Despite knowing these issues the employer made no further inquiries into the claimant’s health and dismissed the claimant from her employment. The claimant alleged that her dismissal, for reasons that were in part connected to her disability, was discriminatory and that the employer had constructive knowledge of her disability. At the employment tribunal the claimant’s argument was accepted, with the Tribunal concluding:
48 For the purposes of our analysis, the key question is whether the Respondents had constructive knowledge on the date of the alleged unlawful act, namely the dismissal on 18 April 2017. We have recorded in our primary findings the recent information in the hands of the Respondents at the time of the dismissal. It included the GP certificates of 13 February and 27 March and the hospital certificate of 1 March. These materials, it seems to us, amounted to clear evidence that, over a period of more than two months up to the dismissal, during the entirety of which she was away from work, the Claimant experienced a significant deterioration in her mental state and there was a real question about her psychiatric health … The Claimant’s silence on her mental health could not be taken as conclusive. It is notorious that mental health problems
The Tribunal also recognised the factual circumstances and made a decision that even if the employer had made enquiries of the claimant she would still have refused to disclose her disability but the fact that the employer failed to make a reasonable investigation into the possibility that the claimant was disabled was in this case sufficient to amount to constructive knowledge of disability.
On appeal however the EAT overturned this decision and this is explained succinctly:
The ET failed to apply the correct test, asking itself only what more might have been required of the Respondent in terms of process without asking what it might then reasonably have been expected to know. In this case, completing this exercise does not require me to engage in any exercise of substitution, still less to remit the case for further consideration. The ET’s later findings provide the answer: taking the additional steps that the ET considered would have been reasonable would have taken the Respondent no further; it could not reasonably have known of the Claimant’s disability.
The significance is that whilst it is true that a failure of an employer to make reasonable enquiries to ascertain whether a worker is disabled can form the basis for an employer’s constructive knowledge of disability it will not necessarily follow that it will. The focus of test in section 15(2) is on knowledge, not reasonableness. If enquiries into possible disability – however reasonable they are – would not result in the requisite knowledge then an employer be able to rely upon this to deny knowledge and, therefore, defeat the discrimination complaint.
This is not a helpful case for disabled workers who value their privacy.
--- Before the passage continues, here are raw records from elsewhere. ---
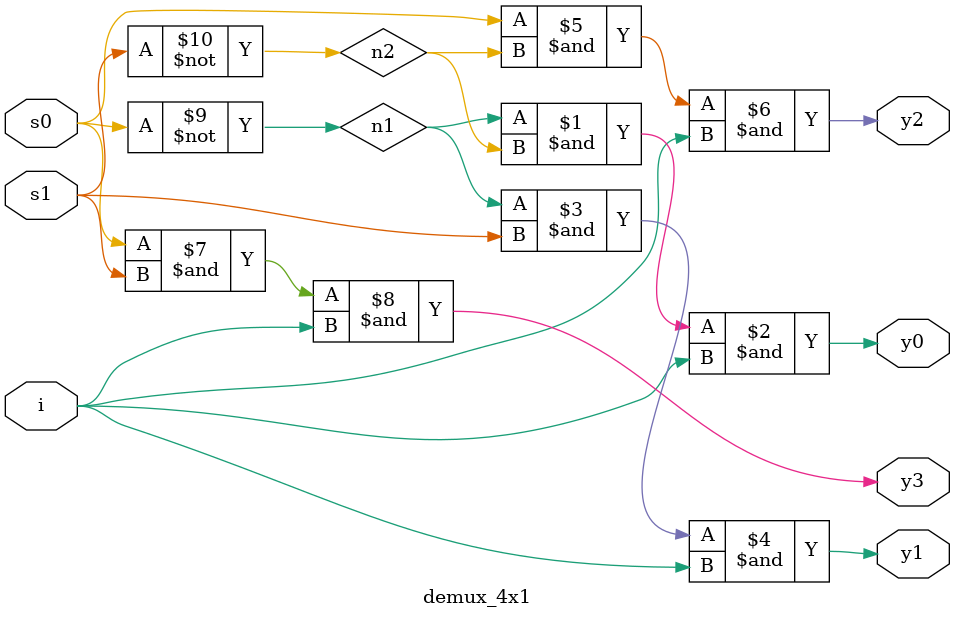
<source format=v>
module demux_4x1(input s0,s1,i,output y0,y1,y2,y3);
wire n1,n2;

not (n1,s0);
not (n2,s1);

and (y0,n1,n2,i);
and (y1,n1,s1,i);
and (y2,s0,n2,i);
and (y3,s0,s1,i);

endmodule

</source>
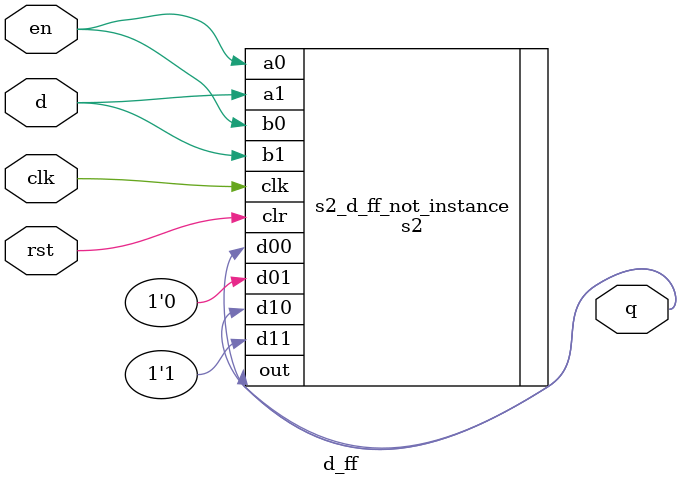
<source format=v>
module d_ff (
    input clk, rst, 
    input d, en,
    output q 
);
    
    s2 s2_d_ff_not_instance(.d00(q), .d01(1'b0), .d10(q), .d11(1'b1), .a1(d), .b1(d), .a0(en), .b0(en), .clr(rst), .clk(clk), .out(q));

endmodule

</source>
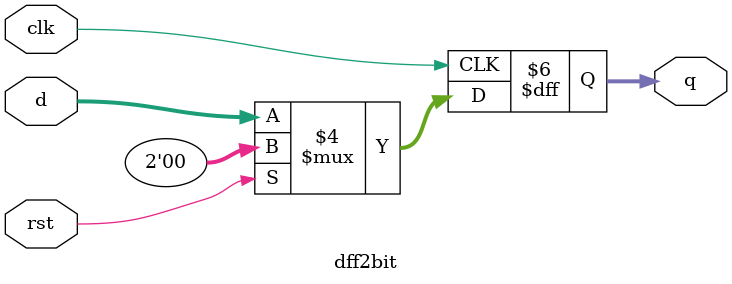
<source format=v>
`timescale 1ns / 1ps

module dff2bit (clk,rst,d,q);
  input clk;
  input rst;
  input[1:0] d;
  output reg[1:0] q;

  always @(posedge clk)
		begin
		  if(rst==1) 
			begin
				q<=0;
			end
		  else 
			begin 
				q<=d;
			end
		end

endmodule

</source>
What it does mean that workers who are seeking to rely upon an employer’s constructive knowledge of their disability need to focus not just on the ways that an employer has failed to make reasonable investigations into a worker’s health but also on what knowledge conducting those investigations would elicit. Only if the enquiries would give knowledge will an employer have constructive knowledge.
In the case itself the worker did not have sufficient service to make an unfair dismissal claim but it is an interesting question as to whether, despite the failure of the discrimination complaint, the lack of unreasonable investigation would have been sufficient to render the dismissal unfair.